The COA likewise took the SSS to task over its failure to post over P3 billion worth of loan payments made by members.
In its updated audit report on the 2011 financial statement of the SSS, the COA said the state-owned pension fund failed to observe the limit on loans it could grant to members.
Under the SSS charter, outstanding loans to members should not exceed 10 percent of its reserve fund.
The COA said the SSS had P43.23 billion in outstanding loans as of the end of last year. That amount was P11.9 billion higher than the supposed ceiling.
“Member loans of P43.23 billion (net) exceeded the 10-percent limit of the investment reserve fund by 38.05 percent, or P11.915 billion,” COA said.
The commission also found that about 87 percent of SSS’ receivables were delinquent. The COA said the heavy exposure of the SSS to delinquent accounts is causing lost potential income from viable investments that the pension fund manager could have engaged in.

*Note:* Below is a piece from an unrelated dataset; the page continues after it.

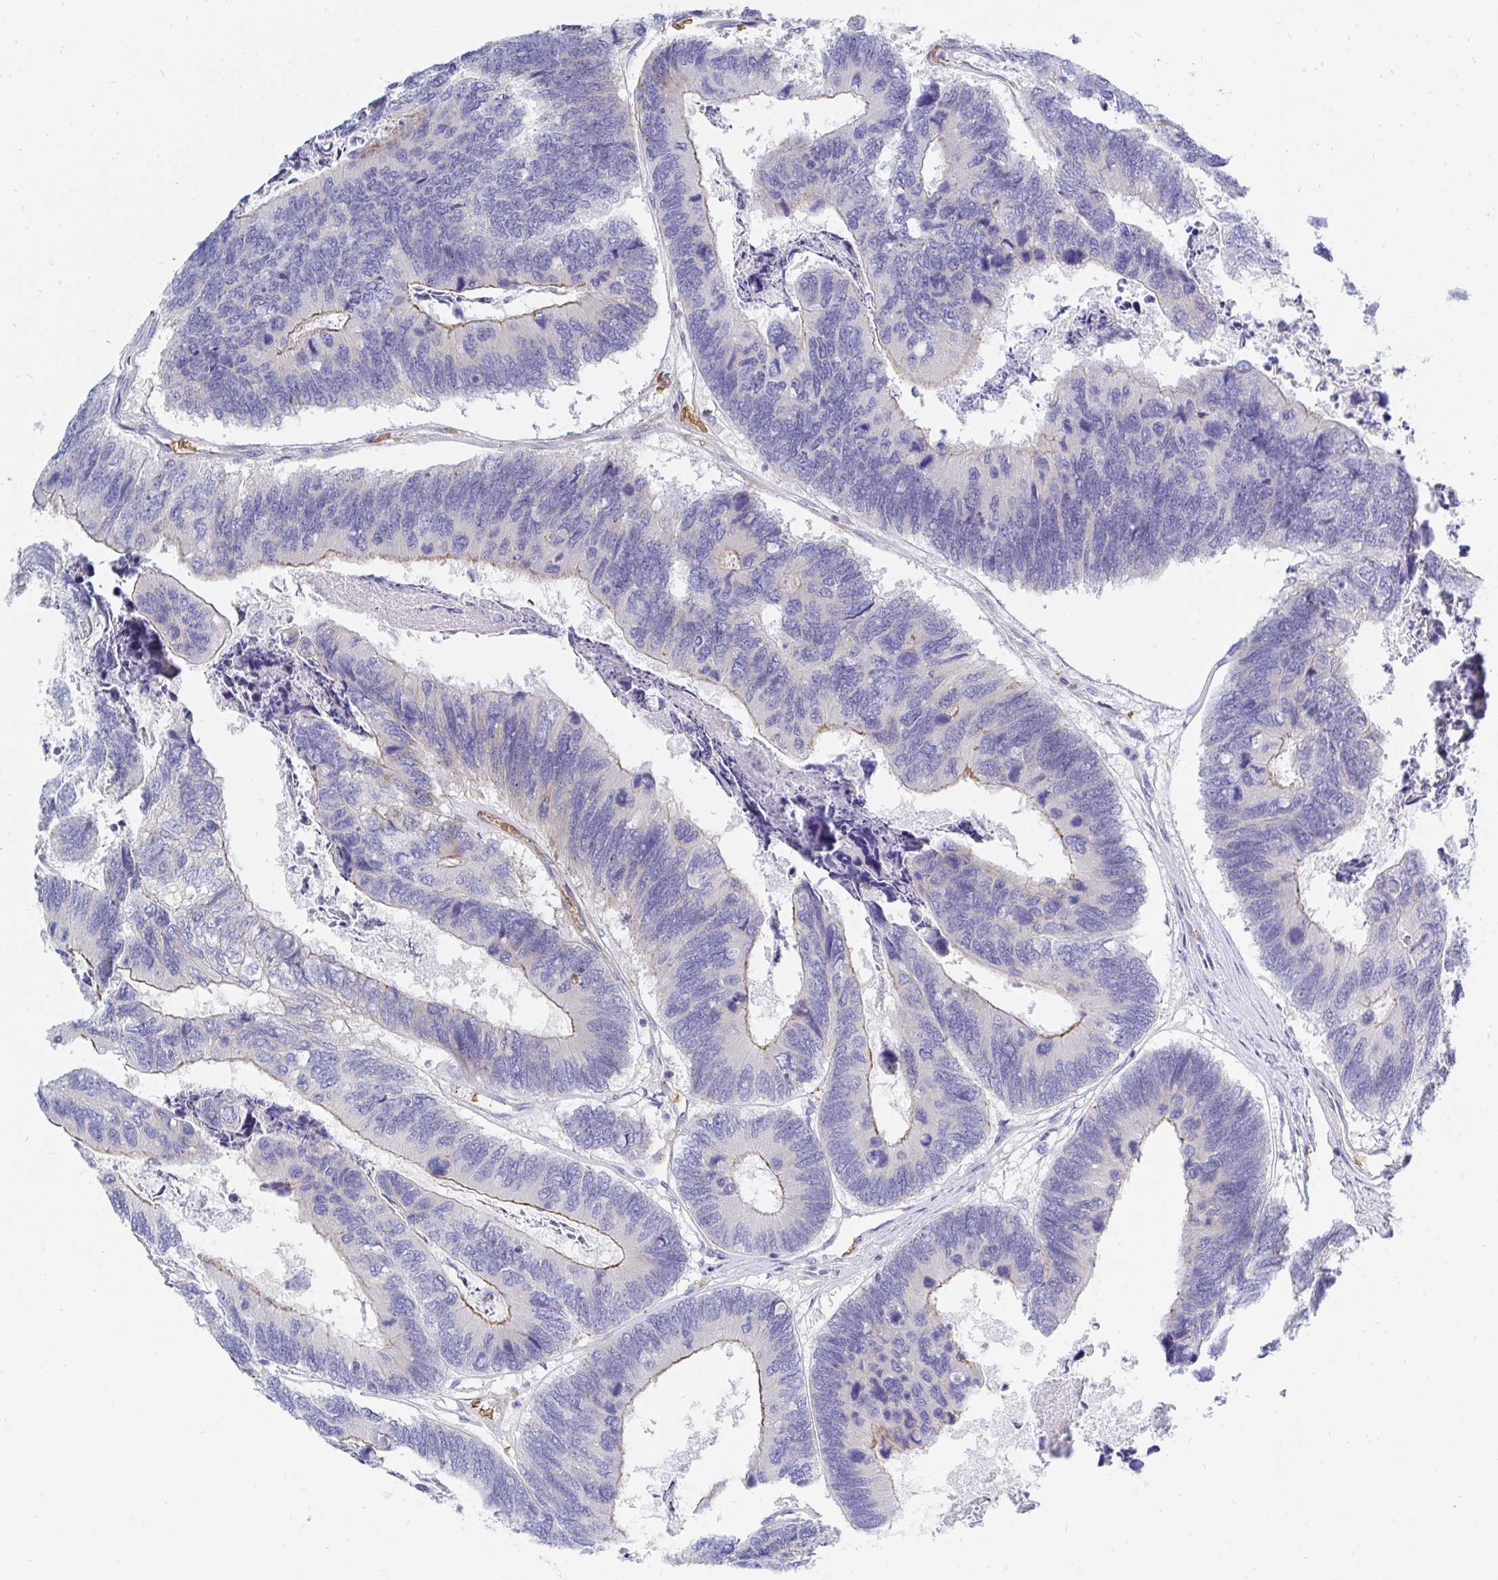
{"staining": {"intensity": "moderate", "quantity": "<25%", "location": "cytoplasmic/membranous"}, "tissue": "colorectal cancer", "cell_type": "Tumor cells", "image_type": "cancer", "snomed": [{"axis": "morphology", "description": "Adenocarcinoma, NOS"}, {"axis": "topography", "description": "Colon"}], "caption": "This is a micrograph of immunohistochemistry (IHC) staining of adenocarcinoma (colorectal), which shows moderate positivity in the cytoplasmic/membranous of tumor cells.", "gene": "MROH2B", "patient": {"sex": "female", "age": 67}}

“[The SSS should] take a comprehensive approach in addressing the problem on delinquent accounts to limit member loans at reasonable levels,” the COA said in its report.
The audit agency also said the SSS should address the problem of unposted regular loan payments by members, valued at P3.47 billion.
The amount represents bulk of unregistered loan payments made to the SSS. The COA also said that there was P921 million worth of unposted real-estate loan payments.
In response to the COA report, the SSS admitted that its outstanding loans are higher than the ceiling but explained that it has already implemented measures to address the issue.
SSS President Emilio de Quiros Jr. said outstanding loans to members have been in excess of the limit for years, even prior to his assumption to office in 2010. He said that over the past two years, the SSS has been implementing programs that condone penalties for delinquent loans with the aim of reducing the outstanding loans and the delinquency rate.
“We have already brought [the proportion of excess loans] down. We have initiated condonation programs and generated loan payments from those initiatives,” De Quiros said.